=== Data for processing ===
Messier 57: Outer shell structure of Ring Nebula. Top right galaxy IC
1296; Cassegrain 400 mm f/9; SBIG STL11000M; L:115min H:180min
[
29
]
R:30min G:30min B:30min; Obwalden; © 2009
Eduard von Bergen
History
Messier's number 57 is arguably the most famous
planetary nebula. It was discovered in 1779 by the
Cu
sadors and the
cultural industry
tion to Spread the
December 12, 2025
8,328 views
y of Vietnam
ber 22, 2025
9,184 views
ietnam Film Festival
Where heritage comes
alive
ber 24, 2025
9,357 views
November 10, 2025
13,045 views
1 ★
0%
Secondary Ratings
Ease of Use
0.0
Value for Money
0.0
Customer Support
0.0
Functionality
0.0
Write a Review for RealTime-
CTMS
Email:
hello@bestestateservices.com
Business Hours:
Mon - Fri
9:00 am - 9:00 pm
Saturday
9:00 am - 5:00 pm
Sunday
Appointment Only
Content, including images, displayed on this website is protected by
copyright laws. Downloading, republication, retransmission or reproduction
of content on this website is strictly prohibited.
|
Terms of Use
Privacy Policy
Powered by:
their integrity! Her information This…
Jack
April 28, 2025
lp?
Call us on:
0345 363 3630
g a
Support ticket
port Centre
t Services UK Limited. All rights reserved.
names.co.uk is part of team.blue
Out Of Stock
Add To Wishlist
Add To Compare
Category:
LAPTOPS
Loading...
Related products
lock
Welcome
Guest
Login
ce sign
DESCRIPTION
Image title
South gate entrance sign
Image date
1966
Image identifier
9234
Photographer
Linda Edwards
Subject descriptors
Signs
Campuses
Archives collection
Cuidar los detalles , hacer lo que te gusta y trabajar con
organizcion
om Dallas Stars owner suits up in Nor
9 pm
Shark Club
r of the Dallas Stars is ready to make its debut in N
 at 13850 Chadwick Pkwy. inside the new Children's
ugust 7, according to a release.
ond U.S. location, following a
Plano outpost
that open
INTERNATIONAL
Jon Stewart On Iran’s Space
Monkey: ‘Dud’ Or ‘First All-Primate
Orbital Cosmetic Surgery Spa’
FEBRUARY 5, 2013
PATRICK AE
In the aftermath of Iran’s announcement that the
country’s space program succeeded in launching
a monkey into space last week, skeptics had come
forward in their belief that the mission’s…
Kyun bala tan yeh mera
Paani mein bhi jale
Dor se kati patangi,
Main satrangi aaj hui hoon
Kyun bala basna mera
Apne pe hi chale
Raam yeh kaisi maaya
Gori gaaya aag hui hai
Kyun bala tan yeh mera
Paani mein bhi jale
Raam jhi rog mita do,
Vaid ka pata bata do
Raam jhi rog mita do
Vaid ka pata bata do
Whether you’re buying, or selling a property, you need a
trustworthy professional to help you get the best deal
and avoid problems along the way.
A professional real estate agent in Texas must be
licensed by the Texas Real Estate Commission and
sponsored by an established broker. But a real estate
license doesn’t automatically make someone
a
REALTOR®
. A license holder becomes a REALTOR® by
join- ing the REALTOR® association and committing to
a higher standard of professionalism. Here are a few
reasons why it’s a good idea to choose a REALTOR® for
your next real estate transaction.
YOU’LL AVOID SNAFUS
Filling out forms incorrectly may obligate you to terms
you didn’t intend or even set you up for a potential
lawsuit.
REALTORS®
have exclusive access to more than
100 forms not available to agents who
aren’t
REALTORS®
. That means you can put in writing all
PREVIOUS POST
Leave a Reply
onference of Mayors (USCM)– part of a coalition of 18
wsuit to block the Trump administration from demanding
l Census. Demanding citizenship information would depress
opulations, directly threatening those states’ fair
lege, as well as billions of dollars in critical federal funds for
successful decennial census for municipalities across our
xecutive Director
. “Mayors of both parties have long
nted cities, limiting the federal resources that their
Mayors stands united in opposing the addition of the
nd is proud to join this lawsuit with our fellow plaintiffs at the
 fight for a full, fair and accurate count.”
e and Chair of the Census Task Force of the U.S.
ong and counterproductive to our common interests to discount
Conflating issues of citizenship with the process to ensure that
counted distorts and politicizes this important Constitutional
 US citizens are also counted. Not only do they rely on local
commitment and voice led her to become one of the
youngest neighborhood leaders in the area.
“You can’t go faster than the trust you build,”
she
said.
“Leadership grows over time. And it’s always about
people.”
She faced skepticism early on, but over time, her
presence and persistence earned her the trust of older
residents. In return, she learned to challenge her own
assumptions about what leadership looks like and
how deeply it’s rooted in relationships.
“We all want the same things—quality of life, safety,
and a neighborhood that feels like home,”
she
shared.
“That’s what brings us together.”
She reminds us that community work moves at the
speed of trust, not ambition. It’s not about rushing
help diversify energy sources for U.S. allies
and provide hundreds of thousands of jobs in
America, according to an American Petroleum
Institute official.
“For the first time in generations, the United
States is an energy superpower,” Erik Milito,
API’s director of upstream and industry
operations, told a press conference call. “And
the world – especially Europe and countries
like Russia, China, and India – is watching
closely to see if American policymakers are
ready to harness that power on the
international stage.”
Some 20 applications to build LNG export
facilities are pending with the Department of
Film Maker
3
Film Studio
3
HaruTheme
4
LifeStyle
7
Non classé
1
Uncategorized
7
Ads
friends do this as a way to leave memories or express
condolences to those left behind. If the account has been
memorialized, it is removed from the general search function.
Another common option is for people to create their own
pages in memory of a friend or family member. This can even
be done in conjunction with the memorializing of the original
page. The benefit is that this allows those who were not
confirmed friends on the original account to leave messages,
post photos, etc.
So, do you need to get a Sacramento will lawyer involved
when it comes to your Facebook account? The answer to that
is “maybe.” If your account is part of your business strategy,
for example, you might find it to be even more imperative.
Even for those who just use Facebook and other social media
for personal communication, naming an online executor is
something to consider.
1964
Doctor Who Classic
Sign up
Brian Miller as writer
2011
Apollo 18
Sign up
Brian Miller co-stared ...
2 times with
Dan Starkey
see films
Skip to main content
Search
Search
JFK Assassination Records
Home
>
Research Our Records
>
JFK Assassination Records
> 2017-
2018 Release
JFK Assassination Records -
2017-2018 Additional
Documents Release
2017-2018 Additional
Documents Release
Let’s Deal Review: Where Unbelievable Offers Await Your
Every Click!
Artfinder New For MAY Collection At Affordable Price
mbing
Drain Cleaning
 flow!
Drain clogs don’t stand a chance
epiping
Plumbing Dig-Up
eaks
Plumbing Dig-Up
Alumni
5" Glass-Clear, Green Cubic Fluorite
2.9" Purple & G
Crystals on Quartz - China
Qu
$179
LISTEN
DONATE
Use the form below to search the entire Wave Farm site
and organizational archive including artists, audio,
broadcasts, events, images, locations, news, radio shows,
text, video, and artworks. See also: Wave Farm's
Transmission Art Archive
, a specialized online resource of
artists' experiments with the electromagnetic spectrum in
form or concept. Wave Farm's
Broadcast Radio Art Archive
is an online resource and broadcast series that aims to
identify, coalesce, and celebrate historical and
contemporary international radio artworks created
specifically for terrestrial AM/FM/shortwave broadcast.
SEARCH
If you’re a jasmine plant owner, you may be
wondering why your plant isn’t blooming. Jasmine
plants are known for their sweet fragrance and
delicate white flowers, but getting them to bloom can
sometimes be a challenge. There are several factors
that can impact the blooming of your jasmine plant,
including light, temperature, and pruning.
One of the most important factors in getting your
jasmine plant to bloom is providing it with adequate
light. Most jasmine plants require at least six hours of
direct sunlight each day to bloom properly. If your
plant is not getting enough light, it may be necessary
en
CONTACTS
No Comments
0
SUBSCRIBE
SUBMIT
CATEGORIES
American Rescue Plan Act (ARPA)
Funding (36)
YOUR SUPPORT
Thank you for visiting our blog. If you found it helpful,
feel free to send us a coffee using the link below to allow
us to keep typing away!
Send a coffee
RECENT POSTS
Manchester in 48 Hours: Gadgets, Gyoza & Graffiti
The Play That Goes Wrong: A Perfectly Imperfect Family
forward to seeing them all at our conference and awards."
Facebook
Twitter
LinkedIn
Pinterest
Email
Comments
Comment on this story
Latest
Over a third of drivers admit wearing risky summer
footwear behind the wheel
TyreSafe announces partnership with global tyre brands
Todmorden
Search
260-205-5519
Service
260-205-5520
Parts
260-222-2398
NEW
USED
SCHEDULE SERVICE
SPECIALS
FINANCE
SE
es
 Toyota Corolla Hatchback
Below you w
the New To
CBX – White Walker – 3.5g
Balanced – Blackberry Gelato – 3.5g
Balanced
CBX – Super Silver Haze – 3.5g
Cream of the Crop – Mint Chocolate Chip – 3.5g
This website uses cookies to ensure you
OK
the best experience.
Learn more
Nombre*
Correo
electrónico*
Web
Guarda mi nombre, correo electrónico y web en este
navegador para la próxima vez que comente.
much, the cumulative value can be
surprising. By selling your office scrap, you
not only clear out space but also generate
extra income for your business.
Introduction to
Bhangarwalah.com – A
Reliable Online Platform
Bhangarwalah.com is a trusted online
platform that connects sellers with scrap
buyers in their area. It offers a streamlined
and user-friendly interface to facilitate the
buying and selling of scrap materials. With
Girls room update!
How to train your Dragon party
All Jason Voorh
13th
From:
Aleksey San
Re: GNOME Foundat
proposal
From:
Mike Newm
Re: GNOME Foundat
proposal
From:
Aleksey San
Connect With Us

=== What you should do ===
Above are the records. Print exactly, and only, the lines from the line with "April 28, 2025" to the line with "a higher standard", both inclusive.

=== Written response ===
April 28, 2025
lp?
Call us on:
0345 363 3630
g a
Support ticket
port Centre
t Services UK Limited. All rights reserved.
names.co.uk is part of team.blue
Out Of Stock
Add To Wishlist
Add To Compare
Category:
LAPTOPS
Loading...
Related products
lock
Welcome
Guest
Login
ce sign
DESCRIPTION
Image title
South gate entrance sign
Image date
1966
Image identifier
9234
Photographer
Linda Edwards
Subject descriptors
Signs
Campuses
Archives collection
Cuidar los detalles , hacer lo que te gusta y trabajar con
organizcion
om Dallas Stars owner suits up in Nor
9 pm
Shark Club
r of the Dallas Stars is ready to make its debut in N
 at 13850 Chadwick Pkwy. inside the new Children's
ugust 7, according to a release.
ond U.S. location, following a
Plano outpost
that open
INTERNATIONAL
Jon Stewart On Iran’s Space
Monkey: ‘Dud’ Or ‘First All-Primate
Orbital Cosmetic Surgery Spa’
FEBRUARY 5, 2013
PATRICK AE
In the aftermath of Iran’s announcement that the
country’s space program succeeded in launching
a monkey into space last week, skeptics had come
forward in their belief that the mission’s…
Kyun bala tan yeh mera
Paani mein bhi jale
Dor se kati patangi,
Main satrangi aaj hui hoon
Kyun bala basna mera
Apne pe hi chale
Raam yeh kaisi maaya
Gori gaaya aag hui hai
Kyun bala tan yeh mera
Paani mein bhi jale
Raam jhi rog mita do,
Vaid ka pata bata do
Raam jhi rog mita do
Vaid ka pata bata do
Whether you’re buying, or selling a property, you need a
trustworthy professional to help you get the best deal
and avoid problems along the way.
A professional real estate agent in Texas must be
licensed by the Texas Real Estate Commission and
sponsored by an established broker. But a real estate
license doesn’t automatically make someone
a
REALTOR®
. A license holder becomes a REALTOR® by
join- ing the REALTOR® association and committing to
a higher standard of professionalism. Here are a few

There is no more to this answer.